Thinking about which software, tools and platforms to use will greatly affect how you analyse and process data, as well as how you share your results for computational reproducibility. The idea is to facilitate others in recreating the setup process necessary to reproduce your research.

Some tools that can be used to enable these are the following:

  • Dependency managers such as Conda keep dependencies updated and make sure the same version of dependencies used in the development environments are also used when reproducing a result.
  • Containers such as Docker is a way to create computational environments with configurations required for developing, testing and using research software isolated/independent from other applications.
  • Literate Programming using Jupyter Notebook is an extremely powerful way to use a web-based online interactive computing environment to execute code and script while adding notes and additional information about the application. To learn more about how to create a reproducible environment, the chapter on Reproducible Environments in The Turing way is a good place to start.

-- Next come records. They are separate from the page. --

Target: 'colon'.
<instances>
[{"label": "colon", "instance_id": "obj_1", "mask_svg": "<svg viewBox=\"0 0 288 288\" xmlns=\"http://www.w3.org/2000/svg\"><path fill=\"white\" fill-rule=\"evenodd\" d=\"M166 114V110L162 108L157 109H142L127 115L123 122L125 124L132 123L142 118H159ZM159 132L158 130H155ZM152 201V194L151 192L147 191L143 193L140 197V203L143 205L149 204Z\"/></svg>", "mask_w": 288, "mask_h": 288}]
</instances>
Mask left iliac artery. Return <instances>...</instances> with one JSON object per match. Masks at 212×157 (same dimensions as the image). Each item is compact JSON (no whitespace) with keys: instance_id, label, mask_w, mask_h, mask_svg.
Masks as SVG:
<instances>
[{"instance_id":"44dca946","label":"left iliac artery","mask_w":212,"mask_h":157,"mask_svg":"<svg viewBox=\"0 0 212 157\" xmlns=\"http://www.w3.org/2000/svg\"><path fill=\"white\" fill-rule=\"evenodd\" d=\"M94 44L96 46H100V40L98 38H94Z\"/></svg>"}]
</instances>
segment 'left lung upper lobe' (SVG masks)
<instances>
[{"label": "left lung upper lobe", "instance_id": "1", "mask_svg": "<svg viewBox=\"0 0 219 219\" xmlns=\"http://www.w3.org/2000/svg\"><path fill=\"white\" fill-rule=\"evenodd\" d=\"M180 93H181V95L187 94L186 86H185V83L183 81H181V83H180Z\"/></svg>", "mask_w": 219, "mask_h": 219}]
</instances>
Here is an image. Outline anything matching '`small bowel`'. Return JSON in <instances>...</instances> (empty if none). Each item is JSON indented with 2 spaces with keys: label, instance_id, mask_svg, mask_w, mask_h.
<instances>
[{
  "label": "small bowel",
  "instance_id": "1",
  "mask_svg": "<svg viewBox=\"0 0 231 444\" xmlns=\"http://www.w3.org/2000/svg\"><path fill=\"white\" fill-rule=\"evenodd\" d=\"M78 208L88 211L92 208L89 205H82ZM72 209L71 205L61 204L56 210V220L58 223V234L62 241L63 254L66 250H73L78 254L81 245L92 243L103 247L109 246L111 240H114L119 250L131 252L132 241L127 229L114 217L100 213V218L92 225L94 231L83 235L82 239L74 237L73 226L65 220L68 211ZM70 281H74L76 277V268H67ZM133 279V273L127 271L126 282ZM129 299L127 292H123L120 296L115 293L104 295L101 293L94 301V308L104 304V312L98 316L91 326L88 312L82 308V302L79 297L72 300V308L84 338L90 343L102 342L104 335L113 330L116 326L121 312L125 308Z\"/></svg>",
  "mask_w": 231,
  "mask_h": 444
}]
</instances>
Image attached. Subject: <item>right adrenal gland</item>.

Reproducible Research Environment

Researchers’ working environments evolve as they update software, install new software, and move to different computers. If the project environment is not captured and the researchers need to return to their project after months or years (as is common in research), they will be unable to do so confidently. a computational environment is a system where a program is run. This includes features of hardware (such as the numbers of cores in any CPUs) and features of the software (such as the operating system, programming languages, supporting packages, other pieces of installed software, along with their versions and configurations).

Ways of capturing computational environments

There are several ways of capturing computational environments. The major ones covered in this chapter will be Package Management Systems, Binder, Virtual Machines, and Containers. Each has its pros and cons, and the most appropriate option for you will depend on the nature of your project. They can be broadly split into two categories: those that capture only the software and its versions used in an environment (Package Management Systems), and those that replicate an entire computational environment - including the operating system and customised settings (Virtual Machines and Containers).

Another way these can be split is by how the reproduced research is presented to the reproducer. Using Binder or a Virtual Machine creates a much more graphical, GUI-type result. In contrast, the outputs of Containers and Package Management Systems are more easily interacted with via the command line. Please read more about each of these concepts and their practice use, please visit Capturing Computational Environments in The Turing Way.

Key Points

  • Version controlled repository help record different contributions and contributor information openly.
  • Open Science is an umbrella term that involve different practices for research in the context of different research objects.
  • Online Persistent Identifiers or Digital Object Identifiers are useful for releasing and citing different versions of research objects.